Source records

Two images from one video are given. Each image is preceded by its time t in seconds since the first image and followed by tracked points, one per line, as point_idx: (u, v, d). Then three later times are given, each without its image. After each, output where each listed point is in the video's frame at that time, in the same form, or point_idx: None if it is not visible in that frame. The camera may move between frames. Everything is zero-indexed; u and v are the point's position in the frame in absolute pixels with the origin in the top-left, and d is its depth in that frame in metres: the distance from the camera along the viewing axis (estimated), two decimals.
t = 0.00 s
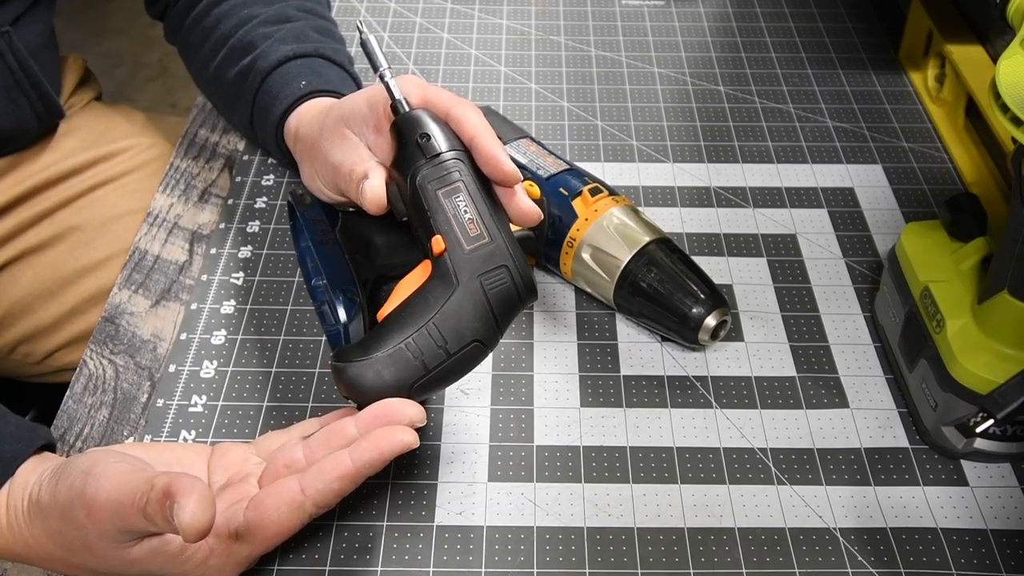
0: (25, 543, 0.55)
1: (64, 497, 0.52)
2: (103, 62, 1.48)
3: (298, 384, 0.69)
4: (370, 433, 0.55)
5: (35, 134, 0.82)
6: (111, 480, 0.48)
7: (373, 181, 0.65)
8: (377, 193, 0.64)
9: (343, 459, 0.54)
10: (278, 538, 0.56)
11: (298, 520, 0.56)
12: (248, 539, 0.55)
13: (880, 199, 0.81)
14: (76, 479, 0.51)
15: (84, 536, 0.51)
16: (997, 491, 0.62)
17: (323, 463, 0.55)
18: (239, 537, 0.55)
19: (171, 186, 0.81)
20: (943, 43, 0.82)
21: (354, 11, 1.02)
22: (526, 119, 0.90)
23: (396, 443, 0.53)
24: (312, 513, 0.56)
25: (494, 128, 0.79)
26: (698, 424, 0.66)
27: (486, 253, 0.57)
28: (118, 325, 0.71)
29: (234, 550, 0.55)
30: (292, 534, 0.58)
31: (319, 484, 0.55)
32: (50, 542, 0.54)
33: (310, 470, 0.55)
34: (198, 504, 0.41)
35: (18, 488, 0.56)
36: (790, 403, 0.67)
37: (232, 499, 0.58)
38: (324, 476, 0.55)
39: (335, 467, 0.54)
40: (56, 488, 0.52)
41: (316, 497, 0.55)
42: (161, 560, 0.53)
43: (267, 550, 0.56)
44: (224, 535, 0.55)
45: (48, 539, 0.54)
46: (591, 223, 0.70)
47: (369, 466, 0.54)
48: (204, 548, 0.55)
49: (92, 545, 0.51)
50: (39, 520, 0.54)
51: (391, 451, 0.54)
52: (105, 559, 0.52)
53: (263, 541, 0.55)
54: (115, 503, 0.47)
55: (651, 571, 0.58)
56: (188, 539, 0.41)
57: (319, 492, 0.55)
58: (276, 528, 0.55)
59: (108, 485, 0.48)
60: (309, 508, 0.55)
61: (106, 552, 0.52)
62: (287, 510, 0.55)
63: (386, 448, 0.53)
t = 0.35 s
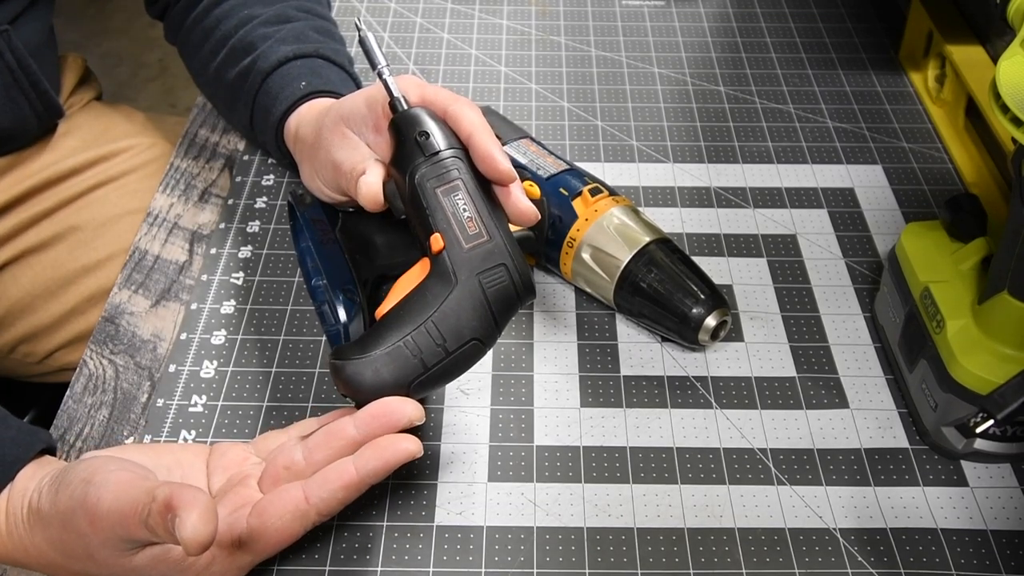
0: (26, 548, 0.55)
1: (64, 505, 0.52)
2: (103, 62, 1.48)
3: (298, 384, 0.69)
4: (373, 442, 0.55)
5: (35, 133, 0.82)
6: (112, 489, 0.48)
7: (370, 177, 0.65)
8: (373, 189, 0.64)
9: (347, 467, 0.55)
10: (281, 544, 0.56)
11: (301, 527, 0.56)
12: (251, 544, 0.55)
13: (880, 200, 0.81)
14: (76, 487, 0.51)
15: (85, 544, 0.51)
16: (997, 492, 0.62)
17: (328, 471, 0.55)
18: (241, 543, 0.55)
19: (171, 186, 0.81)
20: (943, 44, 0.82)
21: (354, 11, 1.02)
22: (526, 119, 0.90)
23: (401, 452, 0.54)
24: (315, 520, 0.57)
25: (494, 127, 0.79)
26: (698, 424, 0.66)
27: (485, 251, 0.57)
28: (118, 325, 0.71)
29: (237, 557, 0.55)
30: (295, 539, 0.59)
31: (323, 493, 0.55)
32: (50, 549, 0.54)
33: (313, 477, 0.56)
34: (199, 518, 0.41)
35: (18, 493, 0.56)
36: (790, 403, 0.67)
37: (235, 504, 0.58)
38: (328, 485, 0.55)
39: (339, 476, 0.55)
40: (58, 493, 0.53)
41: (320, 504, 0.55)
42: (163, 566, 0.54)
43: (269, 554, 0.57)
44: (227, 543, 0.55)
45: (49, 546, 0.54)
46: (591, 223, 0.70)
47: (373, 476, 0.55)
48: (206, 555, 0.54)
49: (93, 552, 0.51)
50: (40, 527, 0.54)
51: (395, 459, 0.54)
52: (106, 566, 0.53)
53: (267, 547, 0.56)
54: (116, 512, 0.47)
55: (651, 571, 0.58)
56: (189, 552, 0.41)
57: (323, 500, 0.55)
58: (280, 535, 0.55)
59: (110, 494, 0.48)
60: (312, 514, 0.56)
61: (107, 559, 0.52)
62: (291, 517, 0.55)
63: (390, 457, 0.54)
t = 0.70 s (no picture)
0: (26, 551, 0.55)
1: (67, 505, 0.52)
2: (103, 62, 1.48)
3: (298, 385, 0.69)
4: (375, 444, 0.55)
5: (34, 132, 0.82)
6: (117, 486, 0.48)
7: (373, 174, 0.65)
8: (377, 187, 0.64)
9: (349, 469, 0.55)
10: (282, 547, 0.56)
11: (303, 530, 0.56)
12: (253, 548, 0.55)
13: (880, 200, 0.82)
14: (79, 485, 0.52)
15: (89, 543, 0.51)
16: (997, 492, 0.62)
17: (329, 475, 0.55)
18: (242, 547, 0.55)
19: (171, 187, 0.81)
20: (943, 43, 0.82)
21: (354, 11, 1.02)
22: (526, 119, 0.90)
23: (404, 454, 0.54)
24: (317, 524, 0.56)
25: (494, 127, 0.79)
26: (698, 424, 0.66)
27: (480, 245, 0.57)
28: (118, 325, 0.71)
29: (238, 560, 0.55)
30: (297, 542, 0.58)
31: (325, 497, 0.55)
32: (52, 550, 0.55)
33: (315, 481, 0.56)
34: (207, 508, 0.41)
35: (18, 495, 0.56)
36: (790, 403, 0.67)
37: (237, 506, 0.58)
38: (330, 489, 0.55)
39: (341, 479, 0.55)
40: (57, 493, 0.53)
41: (323, 508, 0.55)
42: (164, 567, 0.54)
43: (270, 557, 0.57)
44: (229, 545, 0.55)
45: (51, 547, 0.54)
46: (591, 223, 0.70)
47: (375, 478, 0.55)
48: (208, 556, 0.55)
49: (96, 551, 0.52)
50: (41, 528, 0.54)
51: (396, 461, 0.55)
52: (108, 567, 0.53)
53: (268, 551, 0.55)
54: (120, 509, 0.47)
55: (651, 571, 0.58)
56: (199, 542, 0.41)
57: (326, 505, 0.55)
58: (283, 539, 0.55)
59: (114, 491, 0.48)
60: (314, 518, 0.56)
61: (110, 558, 0.52)
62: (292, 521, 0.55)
63: (392, 460, 0.55)
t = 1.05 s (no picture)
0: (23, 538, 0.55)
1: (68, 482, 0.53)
2: (103, 62, 1.48)
3: (298, 385, 0.69)
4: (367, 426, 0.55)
5: (34, 132, 0.82)
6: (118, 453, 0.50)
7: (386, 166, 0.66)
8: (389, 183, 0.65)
9: (344, 454, 0.55)
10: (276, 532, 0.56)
11: (297, 513, 0.55)
12: (244, 528, 0.55)
13: (880, 200, 0.82)
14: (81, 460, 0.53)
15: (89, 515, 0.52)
16: (997, 492, 0.62)
17: (323, 457, 0.55)
18: (236, 530, 0.55)
19: (171, 187, 0.81)
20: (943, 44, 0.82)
21: (354, 11, 1.02)
22: (526, 120, 0.90)
23: (394, 434, 0.54)
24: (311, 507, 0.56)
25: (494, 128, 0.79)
26: (698, 424, 0.66)
27: (462, 233, 0.57)
28: (118, 326, 0.71)
29: (230, 544, 0.55)
30: (292, 527, 0.58)
31: (319, 479, 0.55)
32: (47, 532, 0.54)
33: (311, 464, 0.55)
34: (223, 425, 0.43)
35: (16, 481, 0.57)
36: (790, 404, 0.67)
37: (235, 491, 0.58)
38: (324, 471, 0.55)
39: (335, 461, 0.55)
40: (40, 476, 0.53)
41: (317, 490, 0.55)
42: (159, 545, 0.54)
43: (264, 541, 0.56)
44: (221, 530, 0.55)
45: (48, 527, 0.54)
46: (591, 223, 0.70)
47: (369, 460, 0.55)
48: (201, 538, 0.54)
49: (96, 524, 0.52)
50: (41, 510, 0.54)
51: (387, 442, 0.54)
52: (107, 542, 0.53)
53: (262, 533, 0.55)
54: (125, 467, 0.49)
55: (652, 572, 0.58)
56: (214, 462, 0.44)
57: (319, 487, 0.55)
58: (277, 519, 0.55)
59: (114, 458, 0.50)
60: (307, 502, 0.55)
61: (110, 533, 0.53)
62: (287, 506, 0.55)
63: (382, 441, 0.54)
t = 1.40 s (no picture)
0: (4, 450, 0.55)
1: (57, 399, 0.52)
2: (104, 62, 1.48)
3: (298, 385, 0.69)
4: (361, 417, 0.56)
5: (34, 131, 0.82)
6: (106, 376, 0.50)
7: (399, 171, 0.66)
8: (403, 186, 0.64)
9: (330, 441, 0.56)
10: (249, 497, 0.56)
11: (273, 486, 0.56)
12: (217, 485, 0.54)
13: (880, 200, 0.82)
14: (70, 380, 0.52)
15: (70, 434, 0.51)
16: (996, 493, 0.62)
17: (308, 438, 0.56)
18: (207, 484, 0.54)
19: (171, 188, 0.81)
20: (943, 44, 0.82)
21: (355, 11, 1.02)
22: (527, 120, 0.90)
23: (386, 430, 0.55)
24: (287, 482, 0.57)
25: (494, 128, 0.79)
26: (698, 425, 0.66)
27: (465, 218, 0.57)
28: (118, 326, 0.71)
29: (197, 501, 0.54)
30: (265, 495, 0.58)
31: (302, 458, 0.56)
32: (32, 445, 0.54)
33: (294, 442, 0.56)
34: (220, 371, 0.42)
35: (12, 394, 0.57)
36: (790, 405, 0.67)
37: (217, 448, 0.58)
38: (307, 451, 0.56)
39: (319, 445, 0.56)
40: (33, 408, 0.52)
41: (296, 469, 0.56)
42: (128, 481, 0.53)
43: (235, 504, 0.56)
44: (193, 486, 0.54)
45: (31, 441, 0.54)
46: (592, 223, 0.70)
47: (353, 447, 0.56)
48: (170, 487, 0.54)
49: (76, 447, 0.52)
50: (28, 428, 0.54)
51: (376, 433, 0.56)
52: (83, 467, 0.52)
53: (235, 495, 0.55)
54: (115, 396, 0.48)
55: (652, 572, 0.58)
56: (206, 411, 0.42)
57: (300, 464, 0.56)
58: (254, 485, 0.55)
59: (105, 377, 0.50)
60: (285, 477, 0.56)
61: (86, 457, 0.52)
62: (265, 480, 0.55)
63: (373, 434, 0.55)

INSTRUCTIONS FOR THE TASK:
Write out again exactly the lines from the start of the data above through the line containing "60: (309, 508, 0.55)", inclusive, excluding any pictures.

RESPONSE AREA:
Two images from one video are given. Each image is preceded by its time t in seconds since the first image and followed by tracked points, one per line, as point_idx: (u, v, d). Then three later times are given, each without its image. After each, output where each listed point is in the video's frame at that time, in the same form, or point_idx: None if it is not visible in that frame. The camera may move between frames. Everything is zero-indexed; u and v are the point's position in the frame in absolute pixels with the origin in the top-left, and d is its depth in that frame in metres: the distance from the camera along the viewing axis (estimated), two decimals.
t = 0.00 s
0: (25, 543, 0.55)
1: (64, 497, 0.52)
2: (103, 62, 1.48)
3: (298, 384, 0.69)
4: (370, 433, 0.55)
5: (35, 134, 0.82)
6: (111, 480, 0.48)
7: (373, 181, 0.65)
8: (377, 193, 0.64)
9: (343, 459, 0.54)
10: (278, 538, 0.56)
11: (298, 520, 0.56)
12: (248, 539, 0.55)
13: (880, 199, 0.81)
14: (76, 479, 0.51)
15: (84, 536, 0.51)
16: (997, 491, 0.62)
17: (323, 463, 0.55)
18: (239, 537, 0.55)
19: (171, 186, 0.81)
20: (943, 43, 0.82)
21: (354, 11, 1.02)
22: (526, 119, 0.90)
23: (396, 443, 0.53)
24: (312, 513, 0.56)
25: (494, 128, 0.79)
26: (698, 424, 0.66)
27: (486, 253, 0.57)
28: (118, 325, 0.71)
29: (234, 550, 0.55)
30: (292, 534, 0.58)
31: (319, 484, 0.55)
32: (50, 542, 0.54)
33: (310, 470, 0.55)
34: (198, 504, 0.41)
35: (18, 488, 0.56)
36: (790, 403, 0.67)
37: (232, 499, 0.58)
38: (324, 476, 0.55)
39: (335, 467, 0.54)
40: (56, 488, 0.52)
41: (316, 497, 0.55)
42: (161, 560, 0.53)
43: (267, 550, 0.56)
44: (224, 535, 0.55)
45: (48, 539, 0.54)
46: (591, 223, 0.70)
47: (369, 466, 0.54)
48: (204, 548, 0.55)
49: (92, 545, 0.51)
50: (39, 520, 0.54)
51: (391, 451, 0.54)
52: (105, 559, 0.52)
53: (263, 541, 0.55)
54: (115, 503, 0.47)
55: (651, 571, 0.58)
56: (188, 539, 0.41)
57: (319, 492, 0.55)
58: (276, 528, 0.55)
59: (108, 485, 0.48)
60: (309, 508, 0.55)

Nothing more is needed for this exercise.